ANDELMAN:Now, we frequently see LIO’s father in fairly treacherous situations. How do you envision their relationship? Is he tolerant, or is he in fear of his son?
TATULLI:Oh, he’s just tolerant. He just kind of goes with it. He just wants to, the interesting thing was that I had written the character of the father when I was out of work. I had lost my job, and I was feeling, you know, useless, and I kind of projected that onto this father character here, and he doesn’t really have a job. We never see him going off to work, and he just kind of sits around and watches TV and just kind of goes with the flow, and weird things happen, but, you know, he doesn’t ask too many questions, because I don’t think he really wants the answers.
ANDELMAN:Now, what are some of the, in your mind, some of the strangest things that have happened between LIO and his father?
TATULLI:Oh, my gosh. Every day is a new adventure, you know. They have been visited, well, I guess one of the strangest things would be that the father went into the refrigerator to get bacon and eggs, because he wanted to make bacon and eggs, and he found this enormous egg in the refrigerator and was very pleased about that, and the final panel is the egg has split open, and it was the alien from the Alien movie, the Ridley Scott movie, it wraps around his neck and was on his face, and LIO comes in and slaps his face, like, oh, my God, he’s getting in my experiments again. I would say that is among the most bizarre things, but those kinds of things happen every day, and everything is fine the next day.
ANDELMAN:That’s the amazing thing. I love that. It’s just like there is a giant octopus or something, and LIO is so in command of his situation. What elements of personality does he take from his creator, and what kinds of things have you given him that would you like to have in your own personality, perhaps?
TATULLI:Oh, geez. It’s mostly about fear.
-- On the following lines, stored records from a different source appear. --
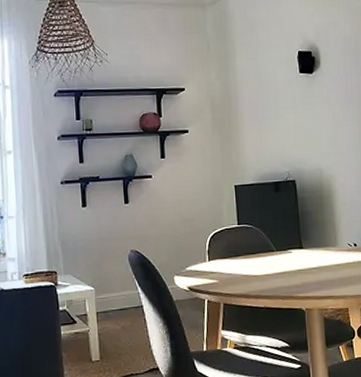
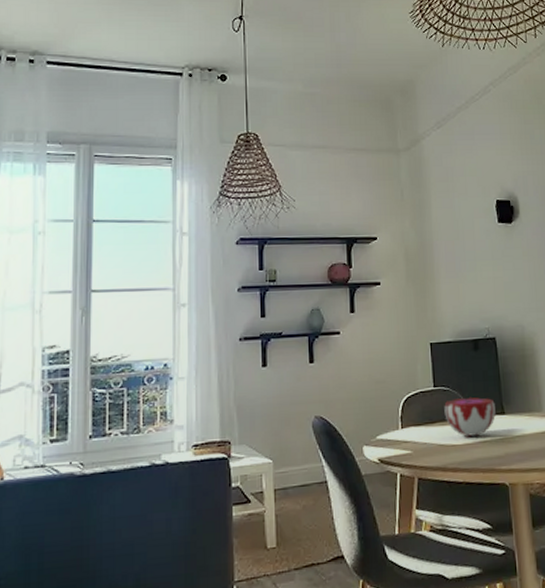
decorative bowl: none [247,234,294,268] -> present [444,397,496,437]

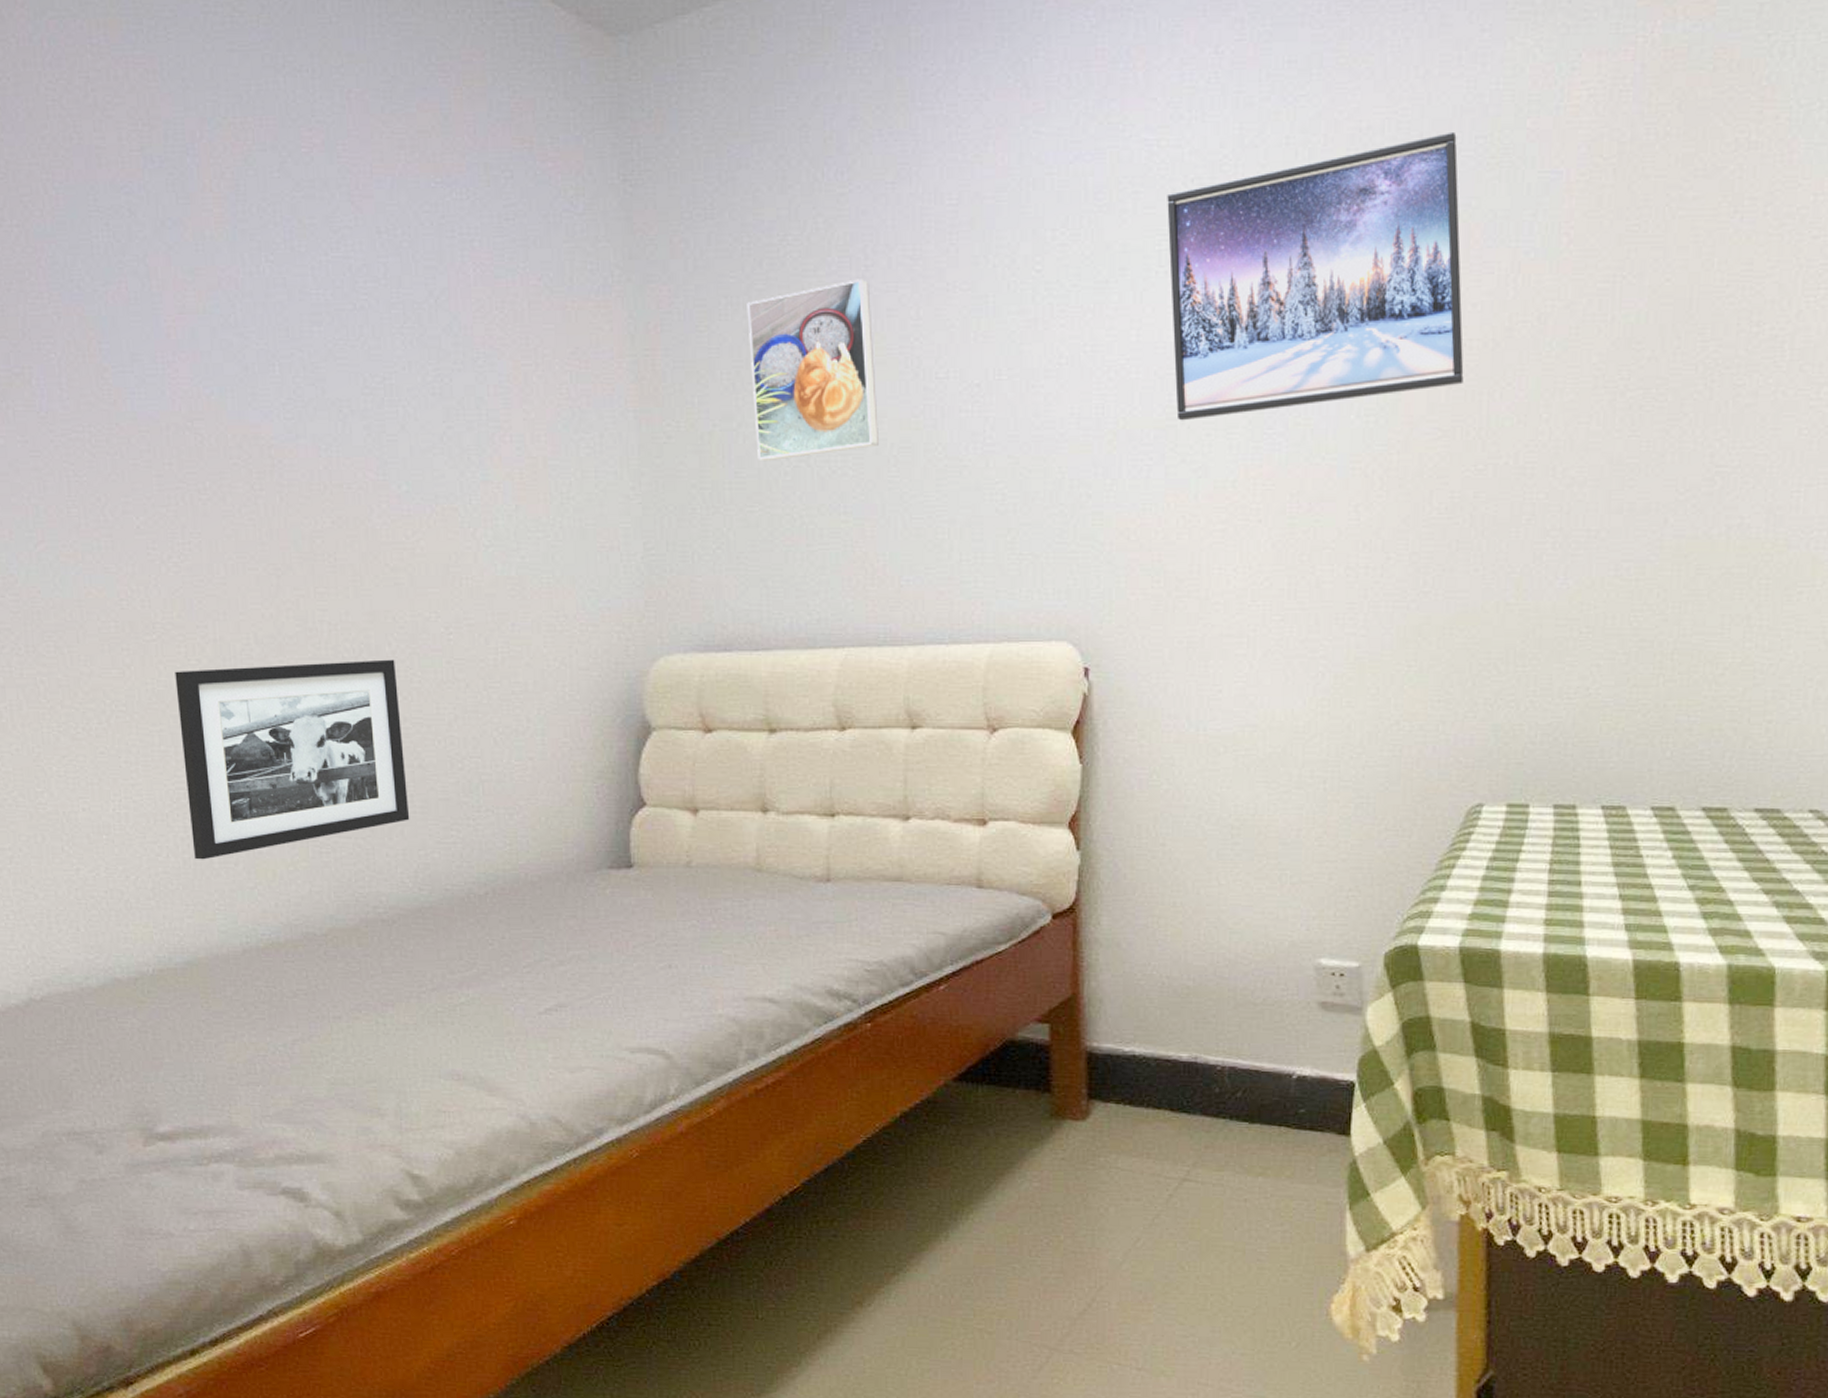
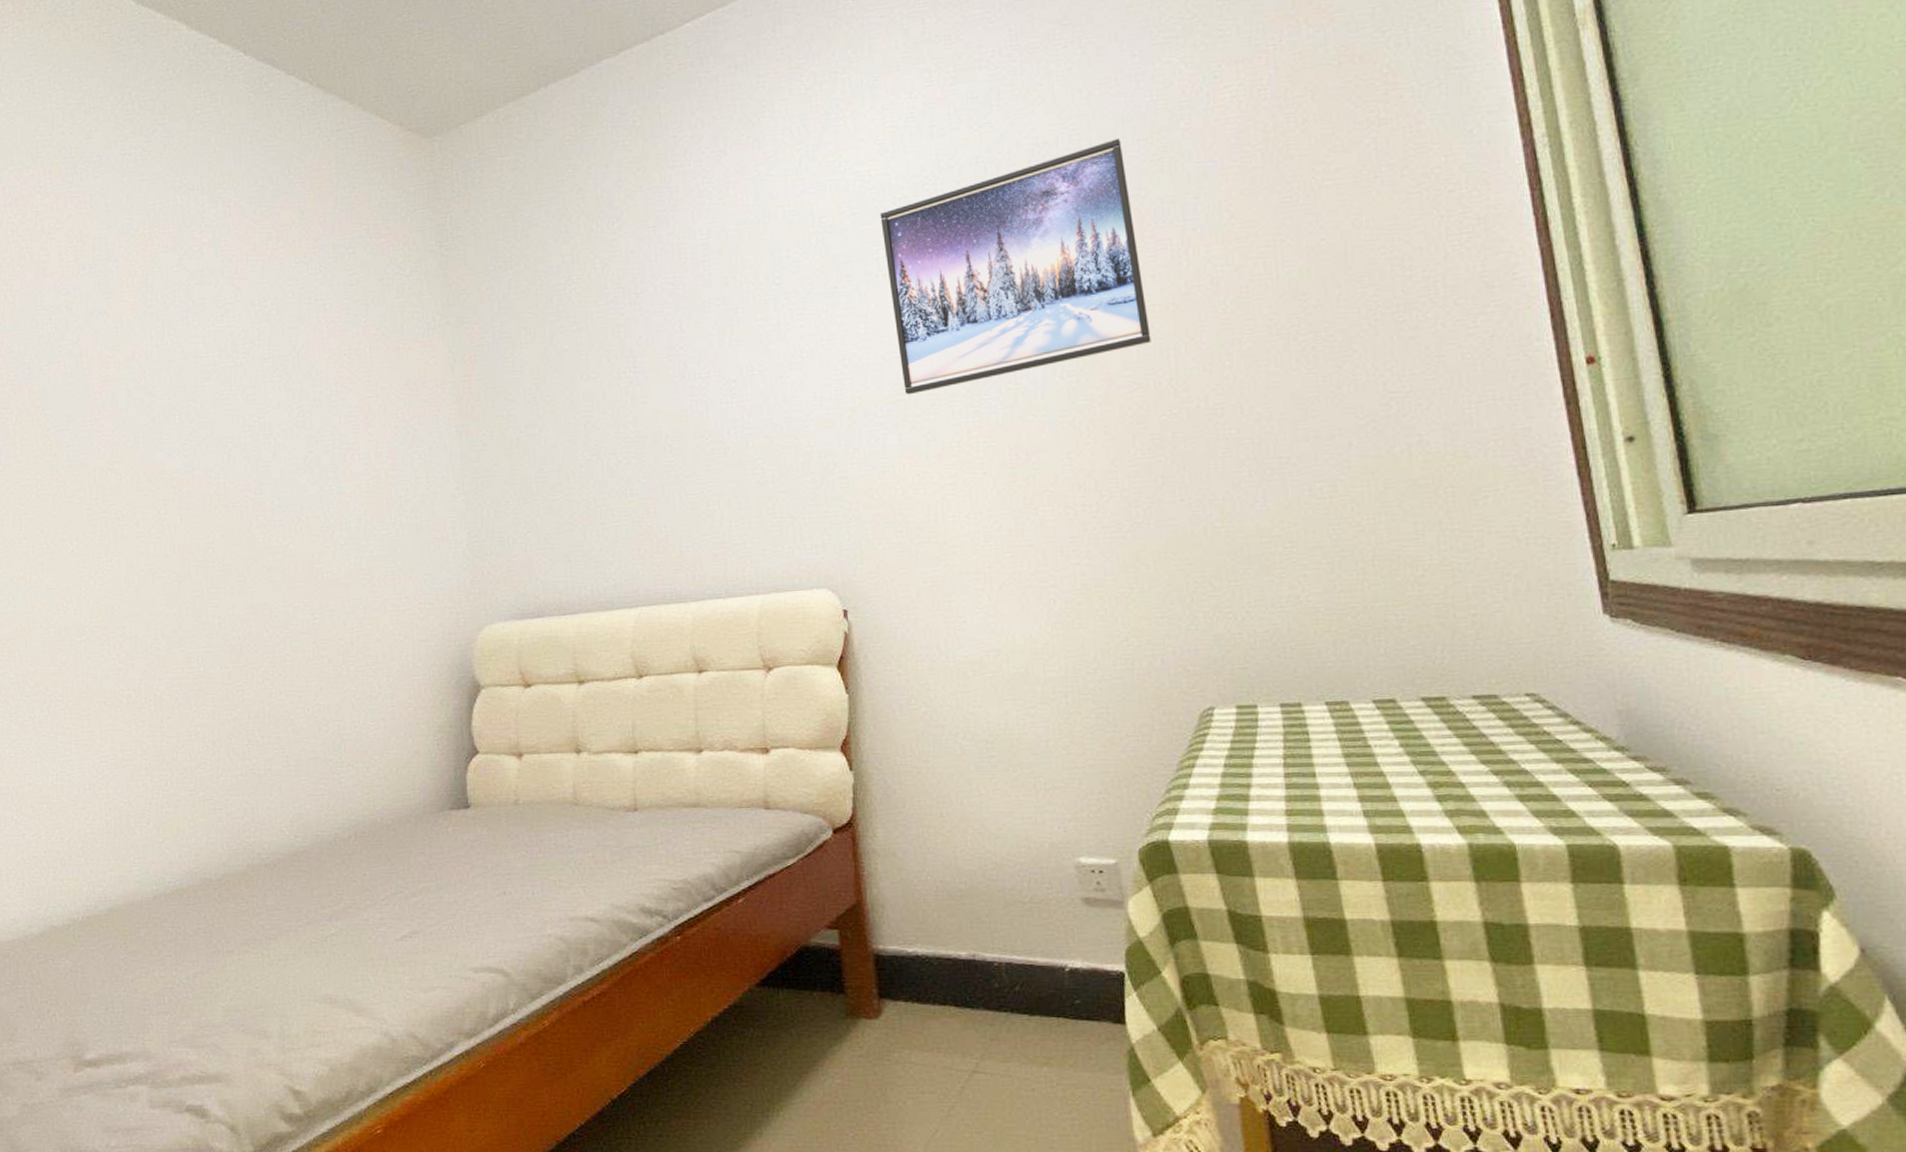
picture frame: present [175,659,410,860] -> none [100,643,286,821]
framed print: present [747,279,879,462] -> none [542,304,656,458]

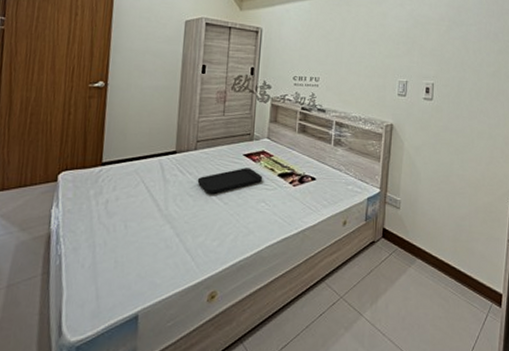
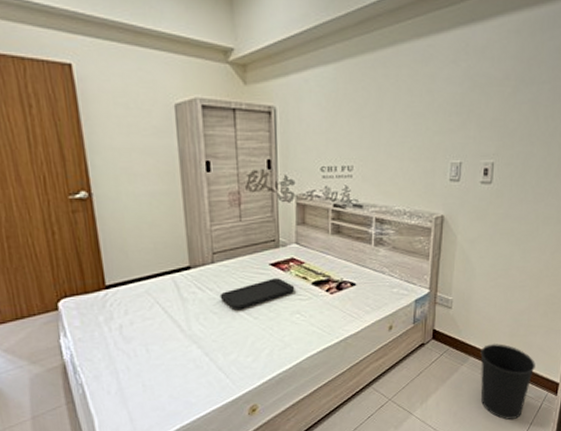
wastebasket: none [426,247,478,330] -> present [480,343,535,420]

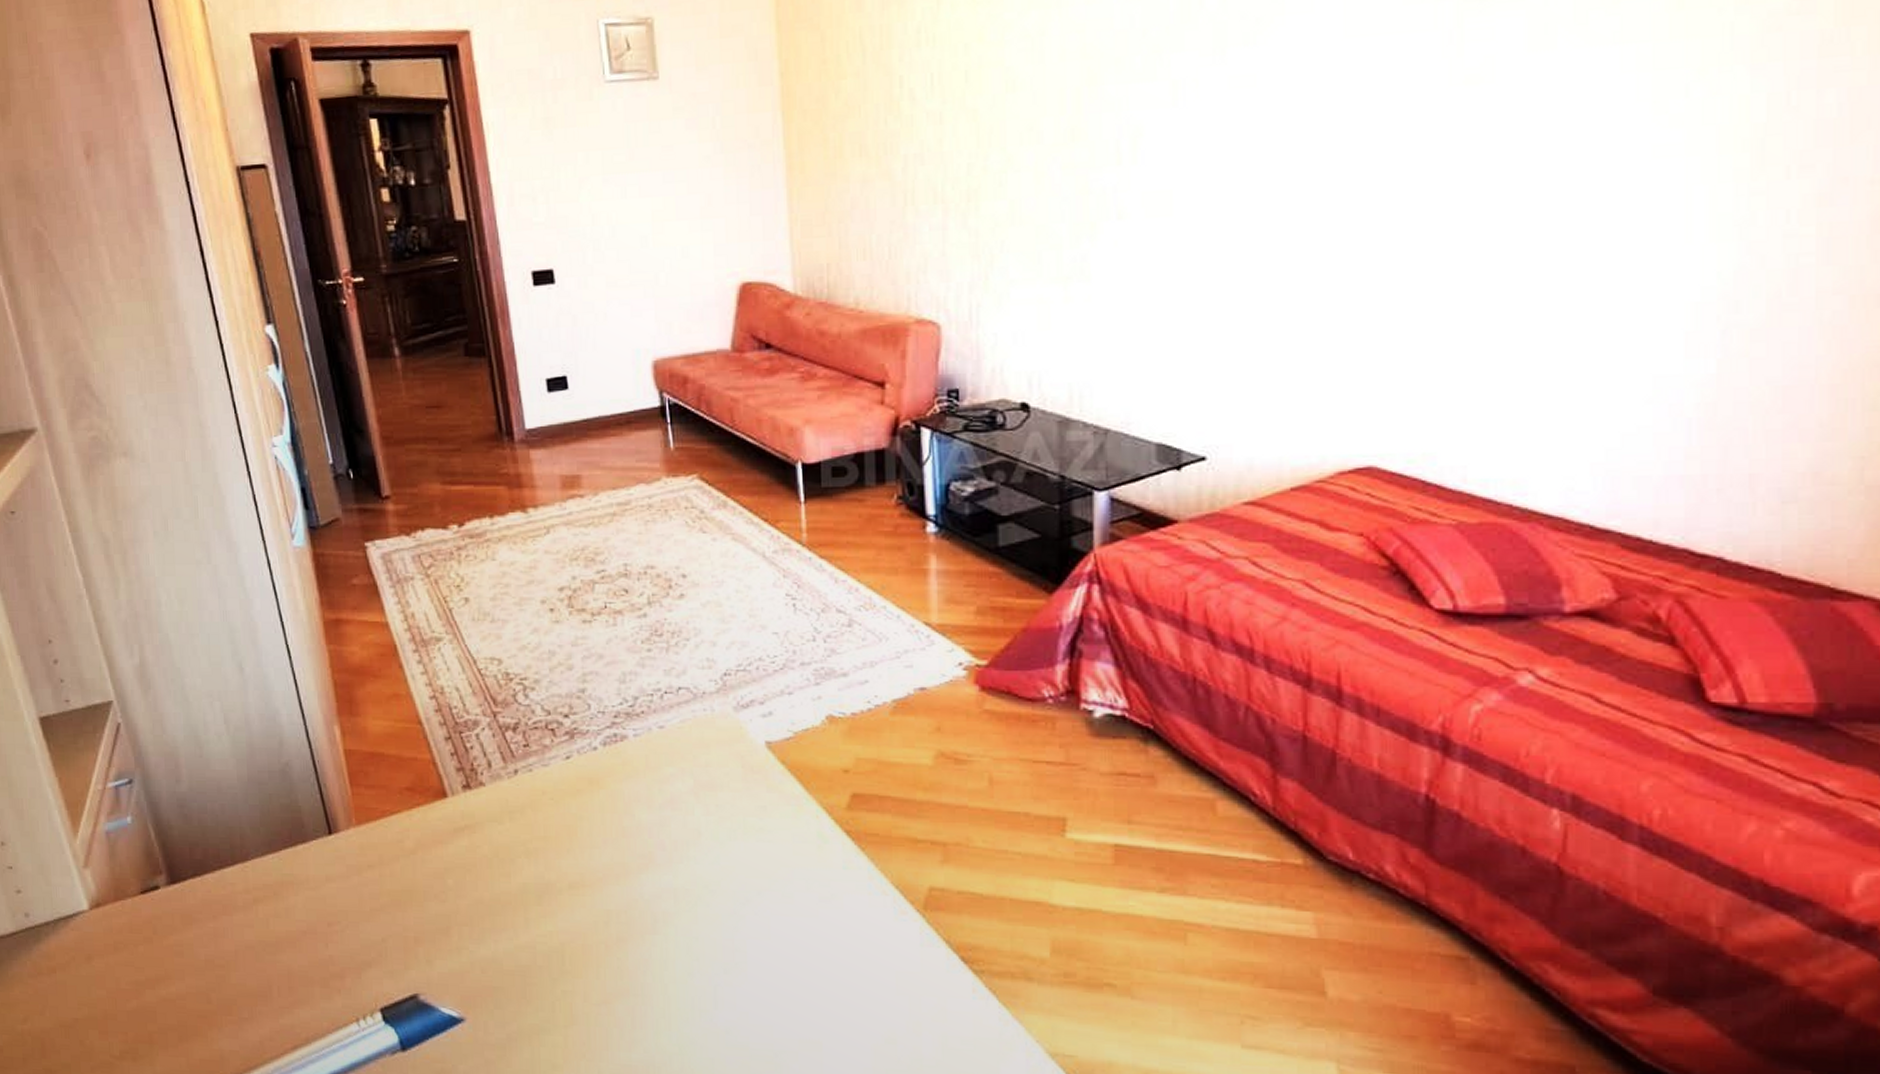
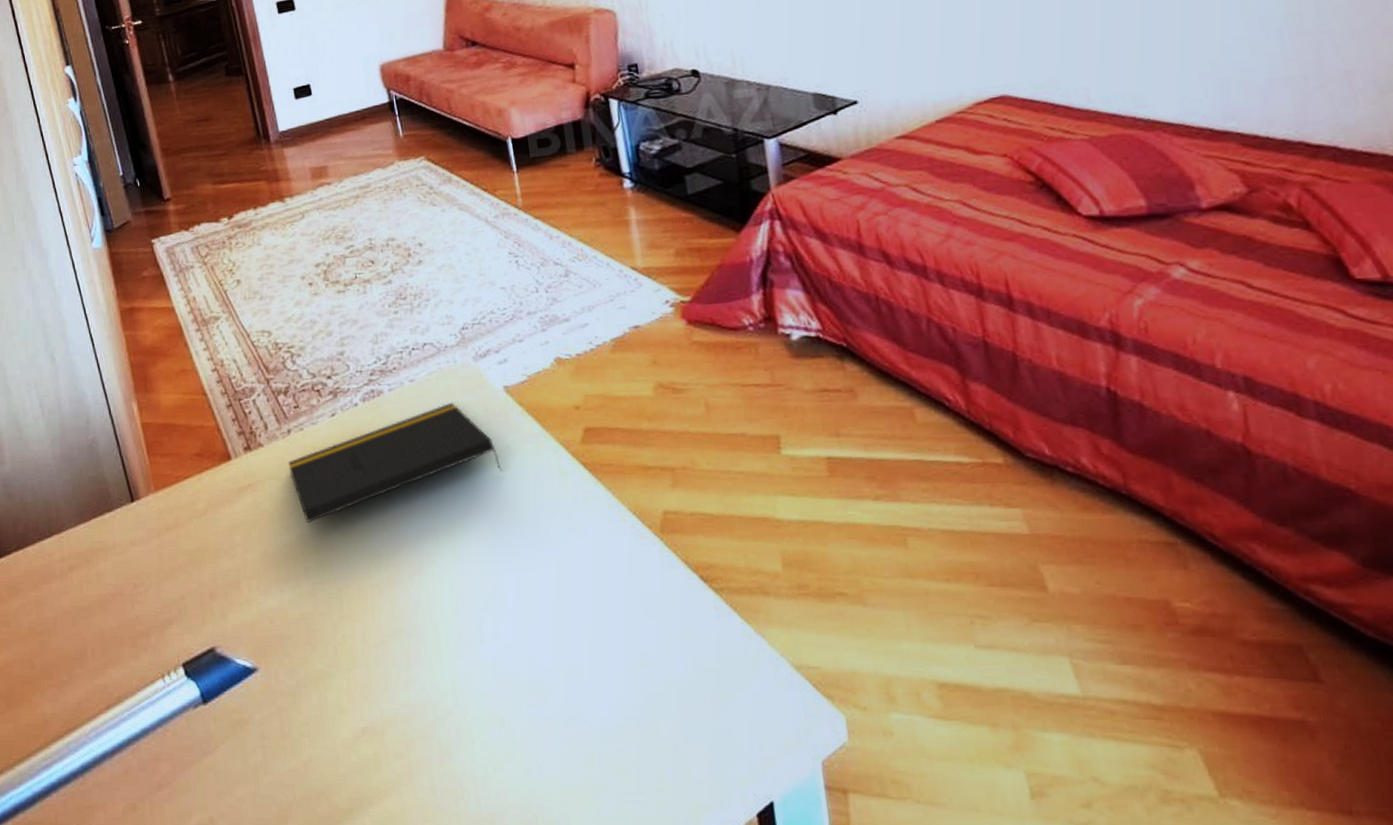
notepad: none [513,755,755,872] -> present [288,403,502,524]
When you are a little kid, I was afraid of everything, because everything seemed so scary, and things that were even designed for kids seemed so scary. When you went and saw Sleeping Beauty, you know, the dragon in that was just really, really scary. Now to an adult taking the kids, oh, this is a lovely fairy tale I am taking my child to, and then you get there, and there’s this evil-looking queen, the most evil-looking queen you ever saw, and she turns into a dragon, and it just envelopes the screen, and it’s really, really horrific. Same thing with book illustrations. I remember being fascinated by Grimms’ Fairy Tales when I was a kid. Those stories are just downright sick, some of them. I remember, you know the story of Tom Thumb, but you don’t know that he actually is killed by a spider, and there was this illustration in this Grimms’ Fairy Tale of the spider kind of coming up on him and pounced on him and did battle with him, but the spider breathes his poisonous breath and then basically killed Tom Thumb, and you know, it’s shocking for a kid. LIO’s world is that way. Everything is kind of a shock or surreal or bizarre or scary.